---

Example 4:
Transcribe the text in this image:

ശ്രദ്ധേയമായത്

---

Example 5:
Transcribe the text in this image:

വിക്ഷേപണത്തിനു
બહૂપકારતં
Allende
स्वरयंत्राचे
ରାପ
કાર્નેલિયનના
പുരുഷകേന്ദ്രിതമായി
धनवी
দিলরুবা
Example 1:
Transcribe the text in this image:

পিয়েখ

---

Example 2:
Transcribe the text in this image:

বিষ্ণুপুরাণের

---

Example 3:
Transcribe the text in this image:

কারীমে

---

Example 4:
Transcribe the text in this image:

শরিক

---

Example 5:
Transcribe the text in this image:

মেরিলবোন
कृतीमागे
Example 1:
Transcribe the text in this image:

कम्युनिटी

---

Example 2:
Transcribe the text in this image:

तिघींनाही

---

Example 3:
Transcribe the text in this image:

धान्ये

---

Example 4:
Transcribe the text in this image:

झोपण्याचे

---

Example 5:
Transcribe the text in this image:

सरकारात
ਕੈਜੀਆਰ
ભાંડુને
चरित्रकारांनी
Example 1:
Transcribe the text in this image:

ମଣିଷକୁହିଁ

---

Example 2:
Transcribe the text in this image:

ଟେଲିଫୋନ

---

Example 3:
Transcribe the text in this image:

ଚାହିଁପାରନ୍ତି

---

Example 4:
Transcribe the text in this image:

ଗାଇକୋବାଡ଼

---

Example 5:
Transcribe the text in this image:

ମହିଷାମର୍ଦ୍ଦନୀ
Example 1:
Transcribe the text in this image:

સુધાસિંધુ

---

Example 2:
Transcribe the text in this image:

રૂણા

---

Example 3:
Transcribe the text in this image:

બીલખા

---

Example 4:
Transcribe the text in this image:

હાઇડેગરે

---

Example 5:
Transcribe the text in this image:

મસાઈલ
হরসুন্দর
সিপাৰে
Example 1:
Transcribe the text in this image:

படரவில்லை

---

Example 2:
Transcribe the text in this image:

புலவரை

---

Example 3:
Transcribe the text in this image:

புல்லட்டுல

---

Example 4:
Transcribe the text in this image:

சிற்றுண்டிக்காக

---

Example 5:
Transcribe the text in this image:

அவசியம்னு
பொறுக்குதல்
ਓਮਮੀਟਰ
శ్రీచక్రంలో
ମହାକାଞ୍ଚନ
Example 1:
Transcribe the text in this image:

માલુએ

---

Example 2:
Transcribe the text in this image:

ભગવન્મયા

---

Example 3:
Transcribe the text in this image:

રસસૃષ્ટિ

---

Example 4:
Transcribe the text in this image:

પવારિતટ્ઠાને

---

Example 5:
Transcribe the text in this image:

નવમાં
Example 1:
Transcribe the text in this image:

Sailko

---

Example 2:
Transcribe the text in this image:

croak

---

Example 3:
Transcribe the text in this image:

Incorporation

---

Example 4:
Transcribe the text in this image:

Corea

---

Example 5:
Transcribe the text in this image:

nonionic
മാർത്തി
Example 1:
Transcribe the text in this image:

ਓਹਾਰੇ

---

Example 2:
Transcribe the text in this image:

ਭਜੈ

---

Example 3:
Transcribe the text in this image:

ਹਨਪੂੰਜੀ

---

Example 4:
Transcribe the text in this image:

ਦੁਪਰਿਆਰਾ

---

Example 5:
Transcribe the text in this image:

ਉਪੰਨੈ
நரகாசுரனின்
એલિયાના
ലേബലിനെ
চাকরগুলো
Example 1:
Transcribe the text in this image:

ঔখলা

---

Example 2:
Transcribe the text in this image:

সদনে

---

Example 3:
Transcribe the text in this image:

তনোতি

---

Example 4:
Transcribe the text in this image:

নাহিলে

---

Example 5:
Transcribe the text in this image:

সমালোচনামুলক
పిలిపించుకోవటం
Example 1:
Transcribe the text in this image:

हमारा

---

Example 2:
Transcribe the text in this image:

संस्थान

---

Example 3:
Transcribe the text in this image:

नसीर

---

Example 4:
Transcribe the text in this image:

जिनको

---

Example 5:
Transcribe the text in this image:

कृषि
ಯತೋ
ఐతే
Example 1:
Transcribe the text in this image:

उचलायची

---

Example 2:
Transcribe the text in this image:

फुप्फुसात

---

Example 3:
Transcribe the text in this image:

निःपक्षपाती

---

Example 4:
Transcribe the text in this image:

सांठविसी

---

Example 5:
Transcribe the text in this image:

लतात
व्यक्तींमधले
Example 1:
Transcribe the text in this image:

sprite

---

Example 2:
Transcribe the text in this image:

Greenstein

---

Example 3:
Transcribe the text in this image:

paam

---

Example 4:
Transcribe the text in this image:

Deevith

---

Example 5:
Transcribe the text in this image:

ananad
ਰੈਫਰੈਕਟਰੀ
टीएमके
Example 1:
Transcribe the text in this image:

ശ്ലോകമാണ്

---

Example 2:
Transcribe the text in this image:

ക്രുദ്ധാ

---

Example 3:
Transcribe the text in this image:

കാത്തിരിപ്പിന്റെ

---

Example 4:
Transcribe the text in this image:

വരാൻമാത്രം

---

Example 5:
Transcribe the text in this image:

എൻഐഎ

— EXERCISE OBJECTIVE —
What you hand back must match the records above exactly.

— YOUR RESPONSE —
---

Example 4:
Transcribe the text in this image:

ശ്രദ്ധേയമായത്

---

Example 5:
Transcribe the text in this image:

വിക്ഷേപണത്തിനു
બહૂપકારતં
Allende
स्वरयंत्राचे
ରାପ
કાર્નેલિયનના
പുരുഷകേന്ദ്രിതമായി
धनवी
দিলরুবা
Example 1:
Transcribe the text in this image:

পিয়েখ

---

Example 2:
Transcribe the text in this image:

বিষ্ণুপুরাণের

---

Example 3:
Transcribe the text in this image:

কারীমে

---

Example 4:
Transcribe the text in this image:

শরিক

---

Example 5:
Transcribe the text in this image:

মেরিলবোন
कृतीमागे
Example 1:
Transcribe the text in this image:

कम्युनिटी

---

Example 2:
Transcribe the text in this image:

तिघींनाही

---

Example 3:
Transcribe the text in this image:

धान्ये

---

Example 4:
Transcribe the text in this image:

झोपण्याचे

---

Example 5:
Transcribe the text in this image:

सरकारात
ਕੈਜੀਆਰ
ભાંડુને
चरित्रकारांनी
Example 1:
Transcribe the text in this image:

ମଣିଷକୁହିଁ

---

Example 2:
Transcribe the text in this image:

ଟେଲିଫୋନ

---

Example 3:
Transcribe the text in this image:

ଚାହିଁପାରନ୍ତି

---

Example 4:
Transcribe the text in this image:

ଗାଇକୋବାଡ଼

---

Example 5:
Transcribe the text in this image:

ମହିଷାମର୍ଦ୍ଦନୀ
Example 1:
Transcribe the text in this image:

સુધાસિંધુ

---

Example 2:
Transcribe the text in this image:

રૂણા

---

Example 3:
Transcribe the text in this image:

બીલખા

---

Example 4:
Transcribe the text in this image:

હાઇડેગરે

---

Example 5:
Transcribe the text in this image:

મસાઈલ
হরসুন্দর
সিপাৰে
Example 1:
Transcribe the text in this image:

படரவில்லை

---

Example 2:
Transcribe the text in this image:

புலவரை

---

Example 3:
Transcribe the text in this image:

புல்லட்டுல

---

Example 4:
Transcribe the text in this image:

சிற்றுண்டிக்காக

---

Example 5:
Transcribe the text in this image:

அவசியம்னு
பொறுக்குதல்
ਓਮਮੀਟਰ
శ్రీచక్రంలో
ମହାକାଞ୍ଚନ
Example 1:
Transcribe the text in this image:

માલુએ

---

Example 2:
Transcribe the text in this image:

ભગવન્મયા

---

Example 3:
Transcribe the text in this image:

રસસૃષ્ટિ

---

Example 4:
Transcribe the text in this image:

પવારિતટ્ઠાને

---

Example 5:
Transcribe the text in this image:

નવમાં
Example 1:
Transcribe the text in this image:

Sailko

---

Example 2:
Transcribe the text in this image:

croak

---

Example 3:
Transcribe the text in this image:

Incorporation

---

Example 4:
Transcribe the text in this image:

Corea

---

Example 5:
Transcribe the text in this image:

nonionic
മാർത്തി
Example 1:
Transcribe the text in this image:

ਓਹਾਰੇ

---

Example 2:
Transcribe the text in this image:

ਭਜੈ

---

Example 3:
Transcribe the text in this image:

ਹਨਪੂੰਜੀ

---

Example 4:
Transcribe the text in this image:

ਦੁਪਰਿਆਰਾ

---

Example 5:
Transcribe the text in this image:

ਉਪੰਨੈ
நரகாசுரனின்
એલિયાના
ലേബലിനെ
চাকরগুলো
Example 1:
Transcribe the text in this image:

ঔখলা

---

Example 2:
Transcribe the text in this image:

সদনে

---

Example 3:
Transcribe the text in this image:

তনোতি

---

Example 4:
Transcribe the text in this image:

নাহিলে

---

Example 5:
Transcribe the text in this image:

সমালোচনামুলক
పిలిపించుకోవటం
Example 1:
Transcribe the text in this image:

हमारा

---

Example 2:
Transcribe the text in this image:

संस्थान

---

Example 3:
Transcribe the text in this image:

नसीर

---

Example 4:
Transcribe the text in this image:

जिनको

---

Example 5:
Transcribe the text in this image:

कृषि
ಯತೋ
ఐతే
Example 1:
Transcribe the text in this image:

उचलायची

---

Example 2:
Transcribe the text in this image:

फुप्फुसात

---

Example 3:
Transcribe the text in this image:

निःपक्षपाती

---

Example 4:
Transcribe the text in this image:

सांठविसी

---

Example 5:
Transcribe the text in this image:

लतात
व्यक्तींमधले
Example 1:
Transcribe the text in this image:

sprite

---

Example 2:
Transcribe the text in this image:

Greenstein

---

Example 3:
Transcribe the text in this image:

paam

---

Example 4:
Transcribe the text in this image:

Deevith

---

Example 5:
Transcribe the text in this image:

ananad
ਰੈਫਰੈਕਟਰੀ
टीएमके
Example 1:
Transcribe the text in this image:

ശ്ലോകമാണ്

---

Example 2:
Transcribe the text in this image:

ക്രുദ്ധാ

---

Example 3:
Transcribe the text in this image:

കാത്തിരിപ്പിന്റെ

---

Example 4:
Transcribe the text in this image:

വരാൻമാത്രം

---

Example 5:
Transcribe the text in this image:

എൻഐഎ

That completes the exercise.